Focus on workforce upskilling and change management
In her CIO Edge presentation, Melissa Bischoping, Senior Director of Security & Product Design Research at Tanium, highlighted the necessity of automation and AI in combating burnout and scaling the capacity of overburdened engineering teams.
She noted that less than 30% of organisations significantly automate workflows today, warning that the sector is lagging behind.
Michelle advocated for unified, real-time data, thoughtfully curated tools, and automation that targets actual pain points to free teams to innovate and prevent burnout.
Talking to ADAPT’s Gabby Fredkin, Sandy Aitken, Technology Transformation Director at Cleanaway Waste Management, stressed the recurring challenge of a lack of foundational IT and data skills, which limits organisations’ ability to adopt and scale AI effectively.
He observed that many in the workforce are drawn to exciting front-end AI applications without understanding the critical backend components—data quality, system integration, and infrastructure—that make AI effective.
Sandy called for stronger homegrown capability in Australia, building local literacy across ages and roles.
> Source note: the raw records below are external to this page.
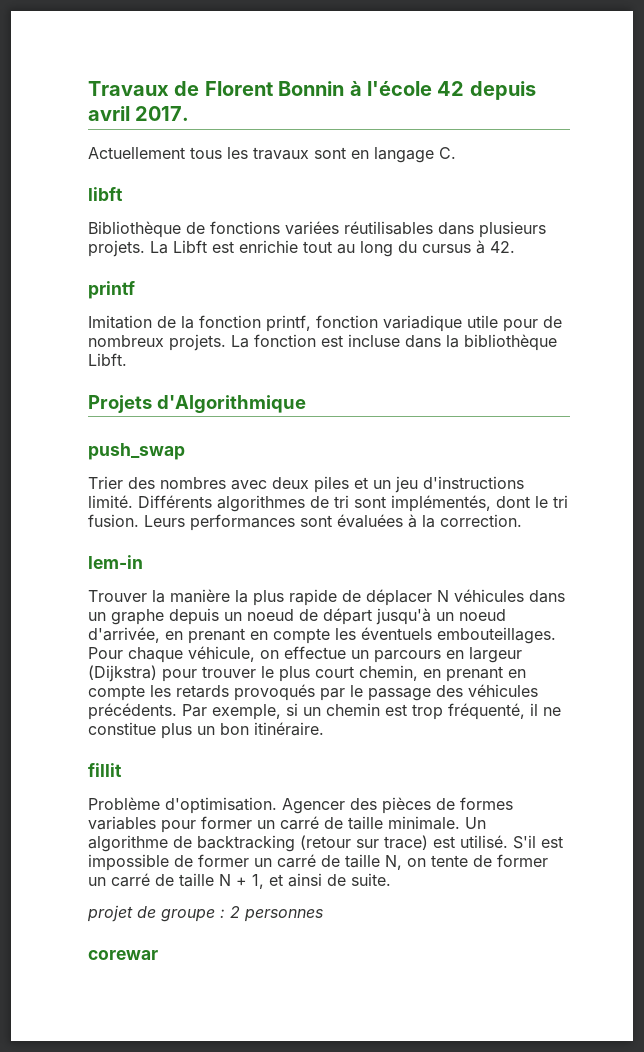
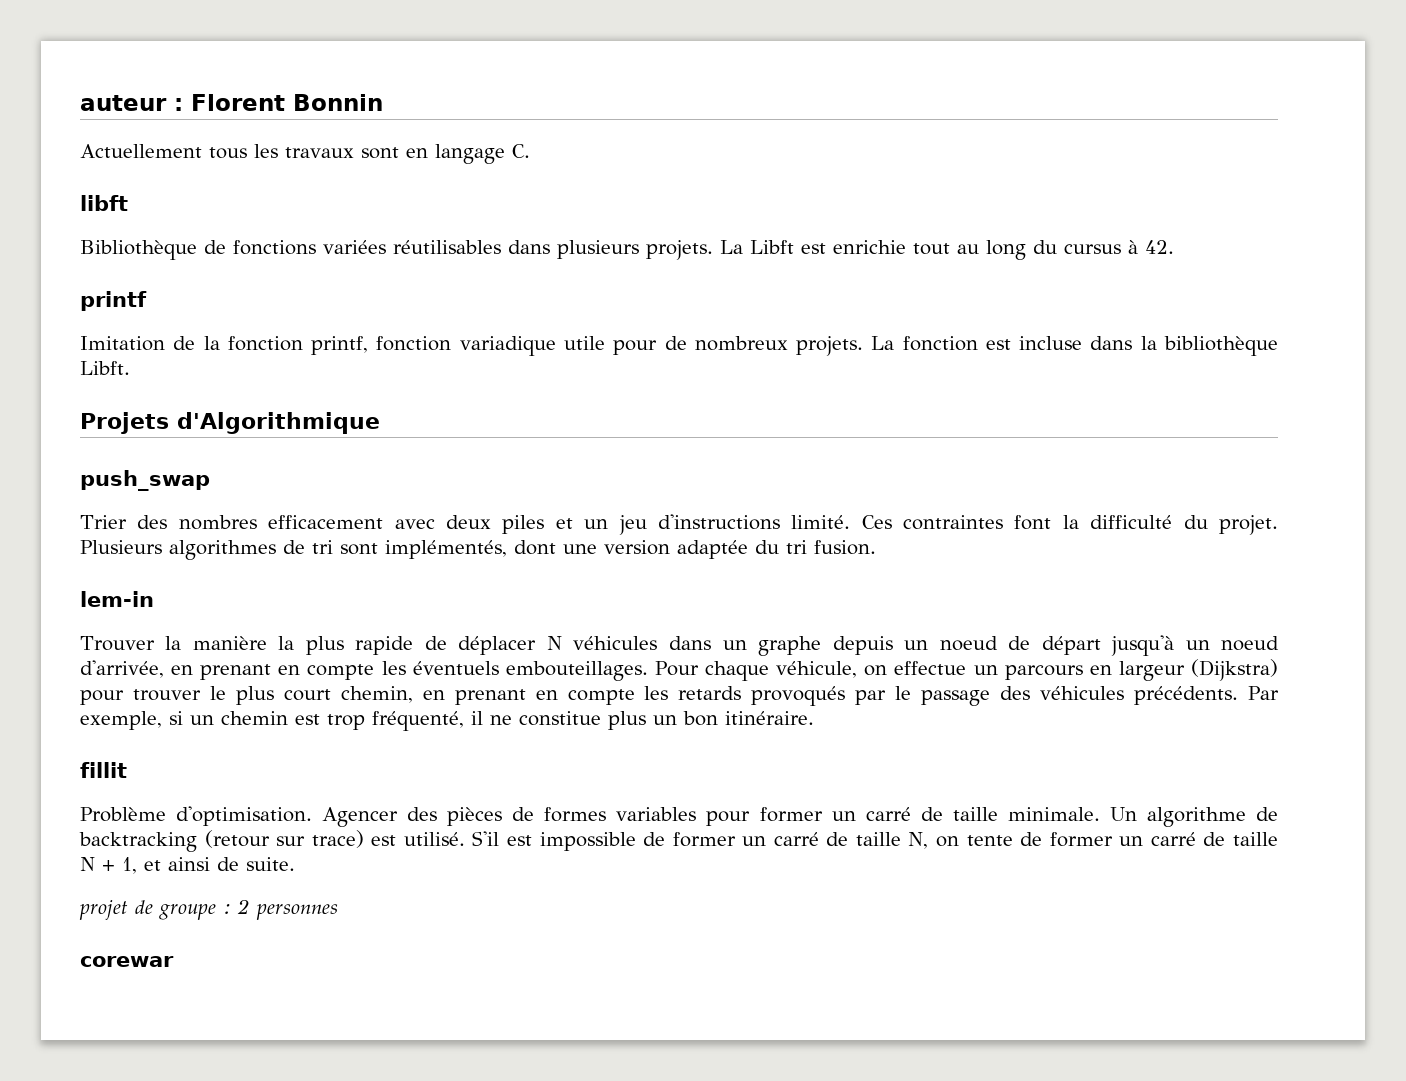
[88,81,200,96] Travaux de -> [80,95,183,111] auteur :
[349,80,536,100] [88,106,190,121] à l'école 42 depuis avril 2017. -> (383, 102) none
(226, 483) none -> [268,515,384,529] efficacement
[138,495,212,508] Différents -> [861,515,1278,535] [80,540,162,554] Ces contraintes font la difficulté du projet. Plusieurs
[535,495,568,508] [88,514,522,531] le tri fusion. Leurs performances sont évaluées à la correction. -> [563,540,876,559] une version adaptée du tri fusion.

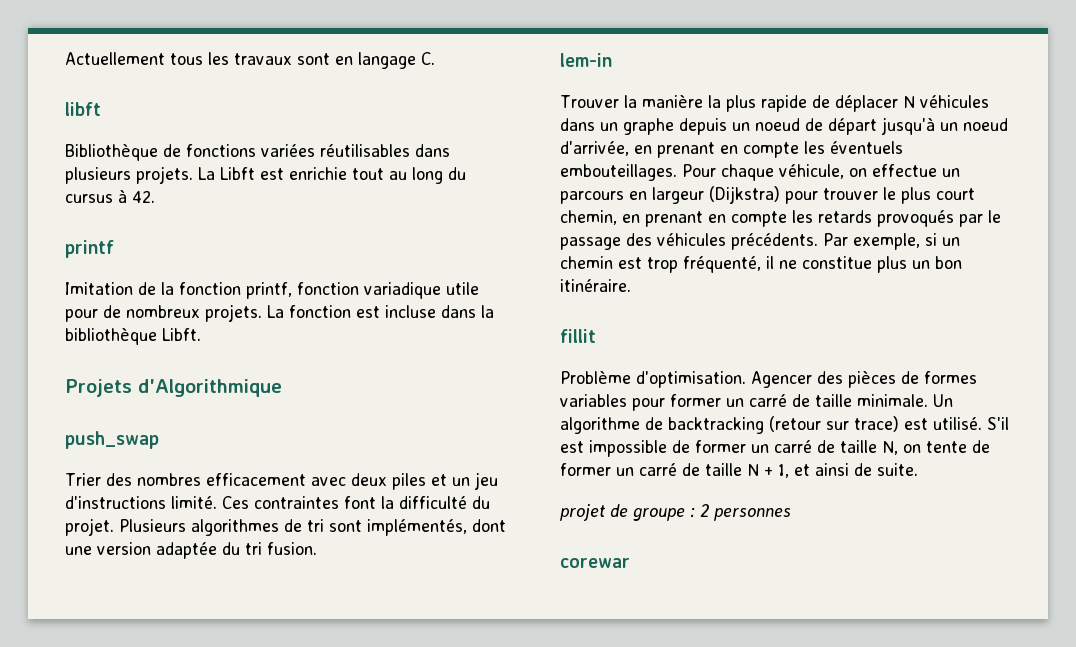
[80,94,383,111] auteur : Florent Bonnin // -> (65, 58) none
Ensure user adoption and scalability of AI solutions
Alexey Goldov, Partner at McKinsey & Company, addressed the challenges organisations face in scaling AI initiatives.
He noted that while many companies launch AI pilots, a significant number fail to scale due to lack of user adoption. Alexey emphasised the importance of designing AI solutions with reusability in mind, involving modular tech components and standardised implementation steps.
He also highlighted the necessity of tracking value realisation through balanced metrics, including business value KPIs, delivery team health KPIs, and adoption/change metrics.
Additionally, Alexey underscored the need to address risks specific to AI, such as bias and decision opacity, by embedding automated controls and policies.
Develop internal AI capabilities through innovation and collaboration
Sinan Erbay, CIO at RMIT, shared the university’s proactive and collaborative approach to AI adoption.
Rather than restricting AI, RMIT encourages user-led innovation through its secure, internally managed generative AI platform, VAL (Virtual Assisted Learning).
Students actively use VAL for learning support, assignment drafting, and mock interviews, while academic and professional staff utilise it to enhance productivity and improve educational outcomes.
Sinan explained this inclusive, co-designed approach has boosted student engagement, promoted cross-disciplinary collaboration, and supported digital equity by providing advanced AI tools accessible to all students, regardless of socio-economic background.
The insights from CIO Edge underscore that successful AI adoption requires a strategic framework, a focus on operational efficiency, robust data governance, workforce upskilling, effective change management, and an emphasis on user adoption and scalability.
By learning from these leaders’ experiences, CIOs can navigate the complexities of AI integration and drive meaningful business outcomes.